- The data

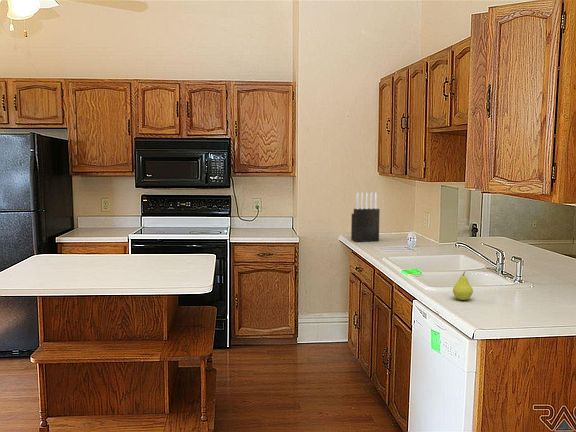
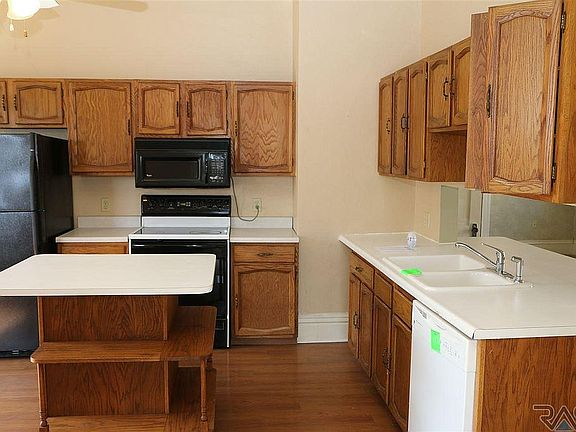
- knife block [350,192,381,243]
- fruit [452,271,474,301]
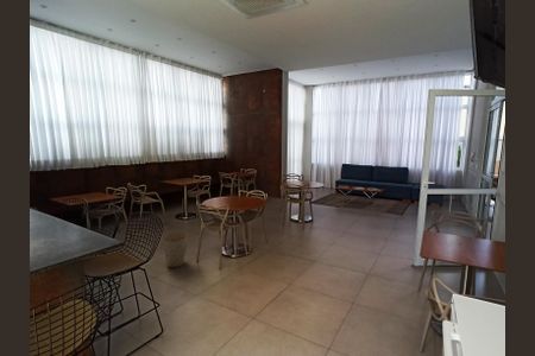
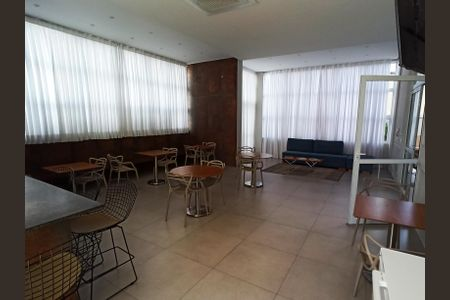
- trash can [160,231,189,268]
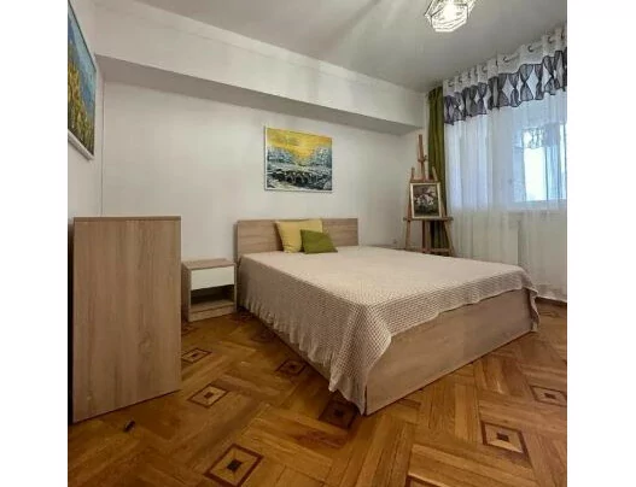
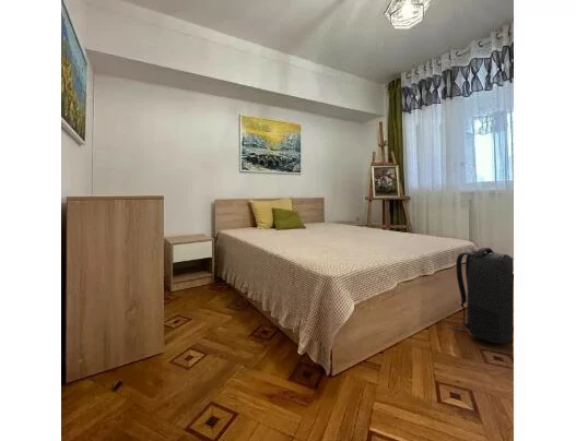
+ backpack [448,247,514,345]
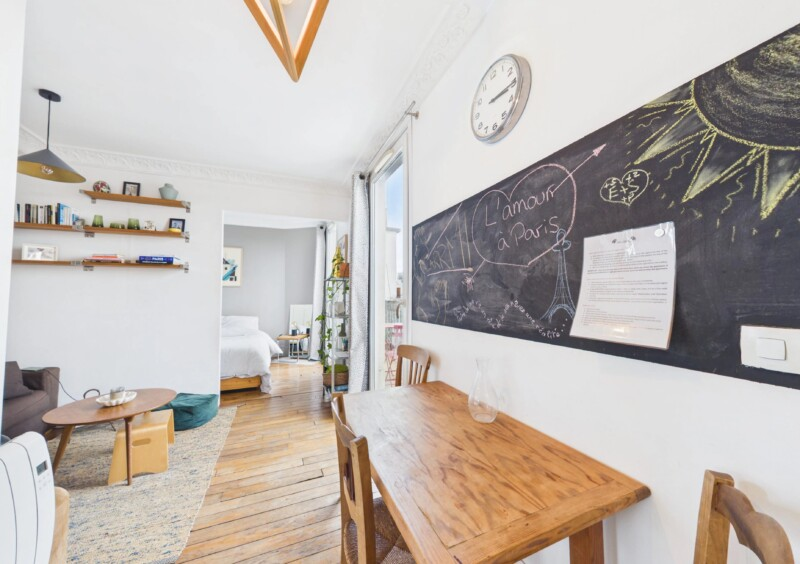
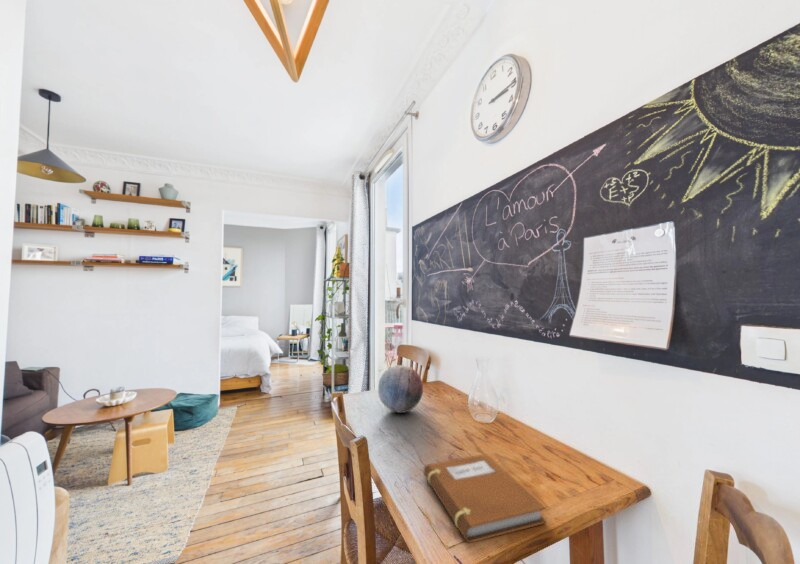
+ notebook [423,453,547,544]
+ decorative orb [377,364,424,414]
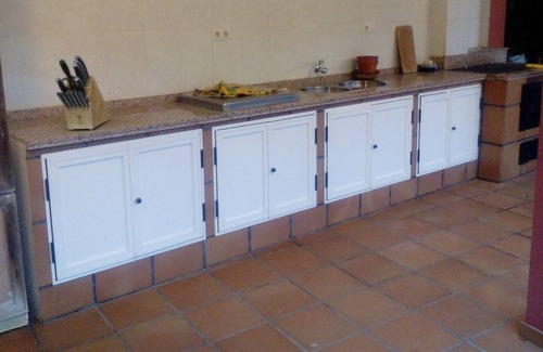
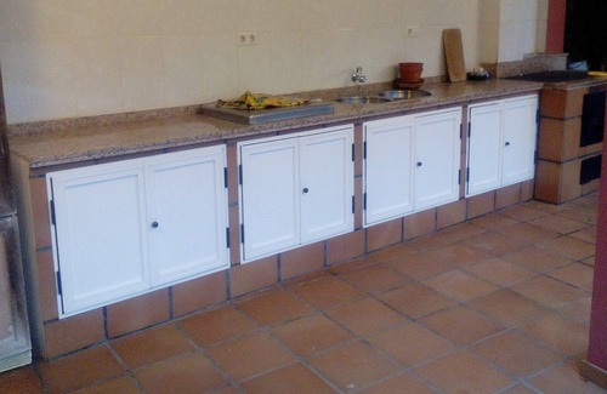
- knife block [54,54,111,131]
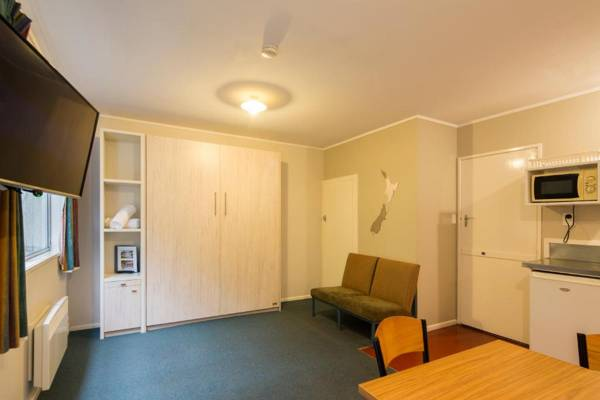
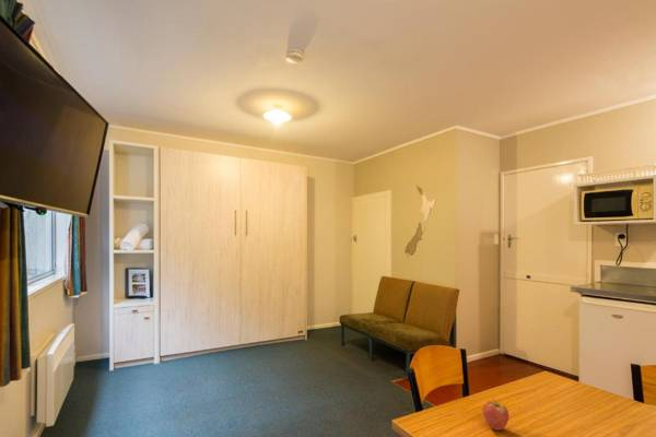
+ fruit [481,398,509,432]
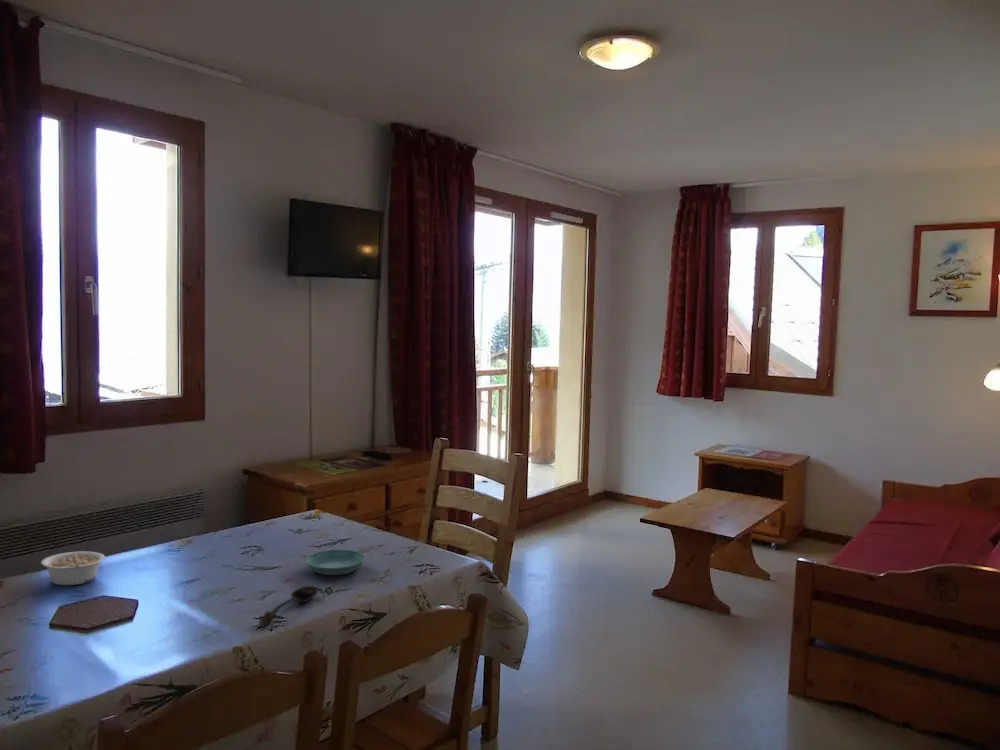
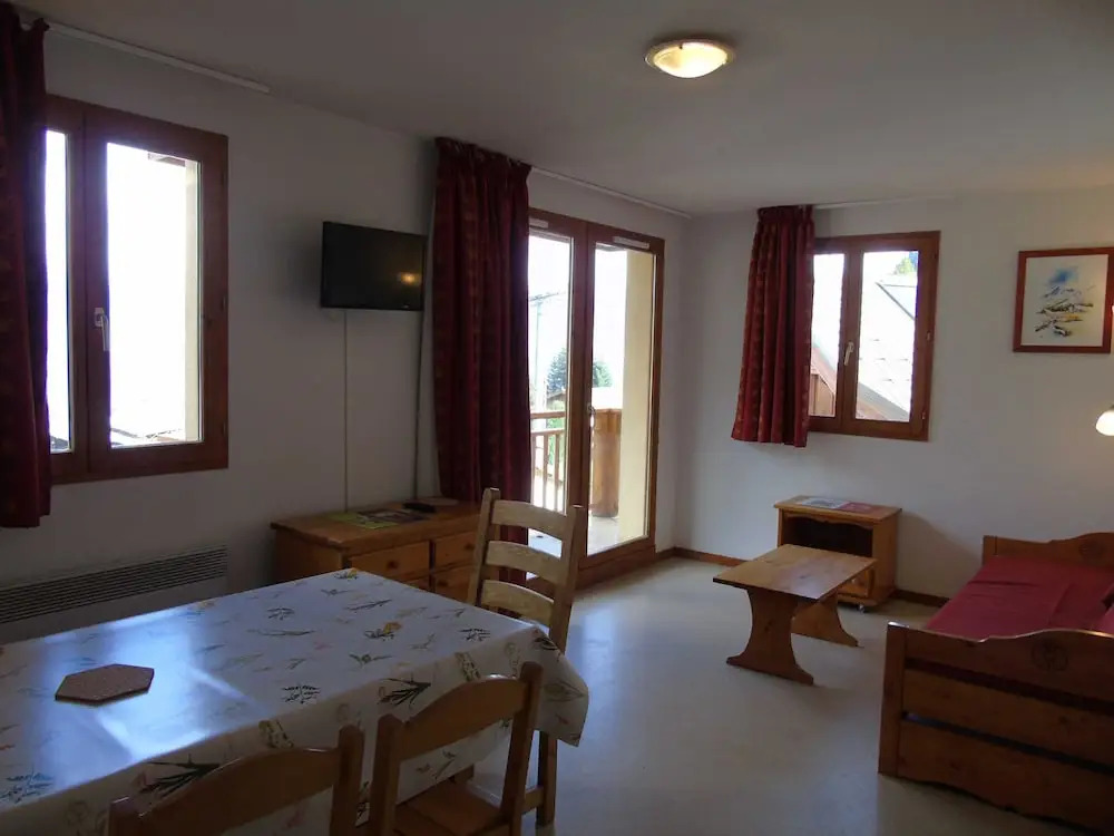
- saucer [304,549,366,576]
- spoon [258,585,319,626]
- legume [40,550,106,586]
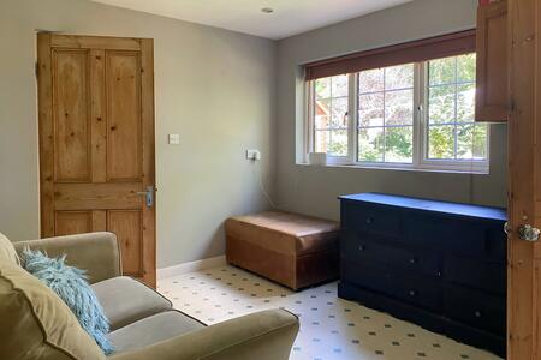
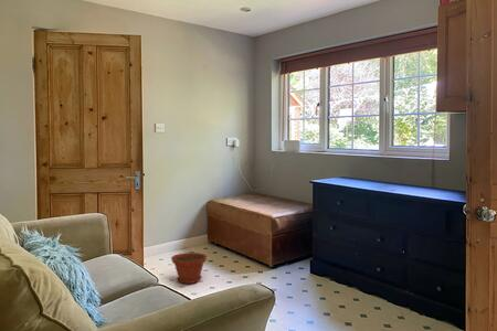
+ plant pot [170,252,208,285]
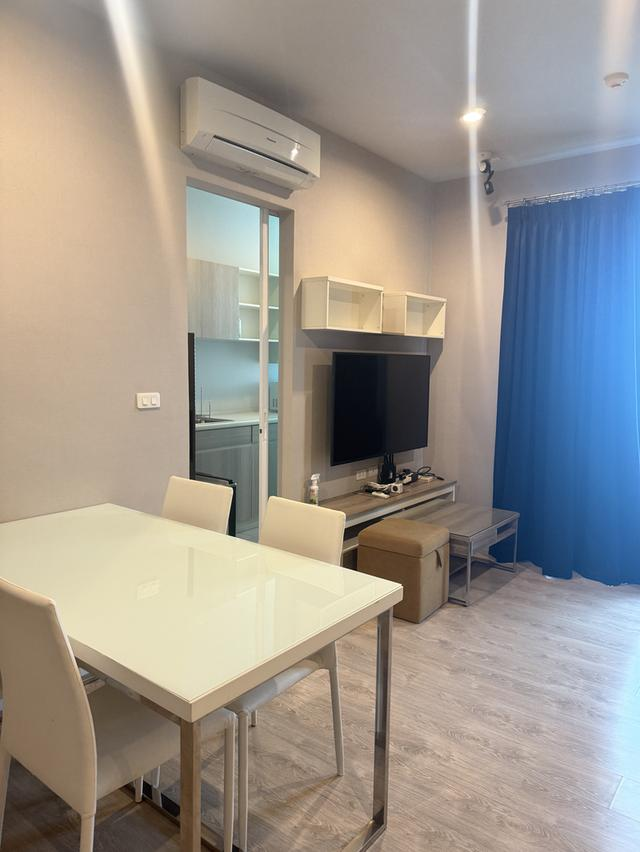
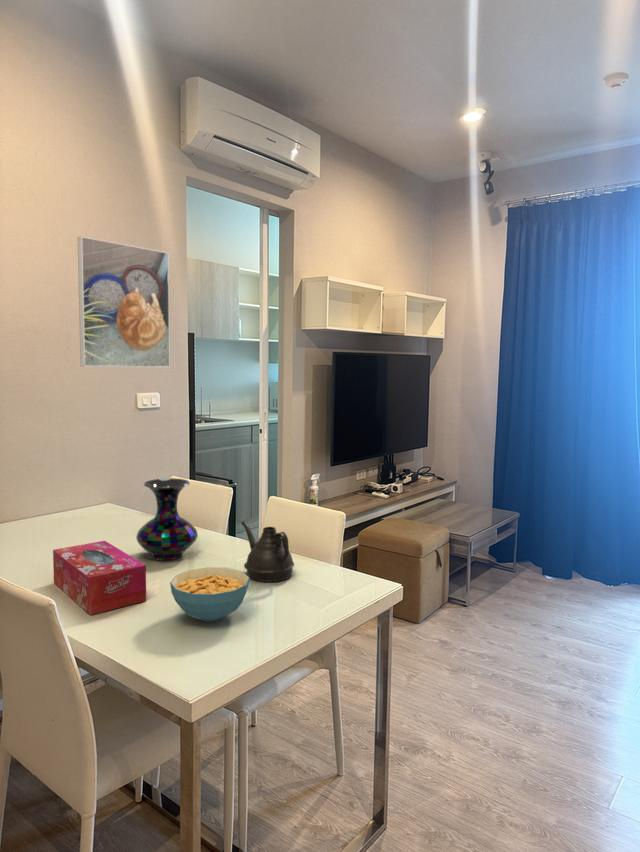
+ tissue box [52,540,147,616]
+ vase [135,477,199,561]
+ teapot [240,520,295,583]
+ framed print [77,235,171,368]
+ cereal bowl [169,566,250,622]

- Activity
If a line in the records above contains the string "block", copy that line out.

- Answer section
- knife block [350,192,381,243]
- knife block [54,54,111,131]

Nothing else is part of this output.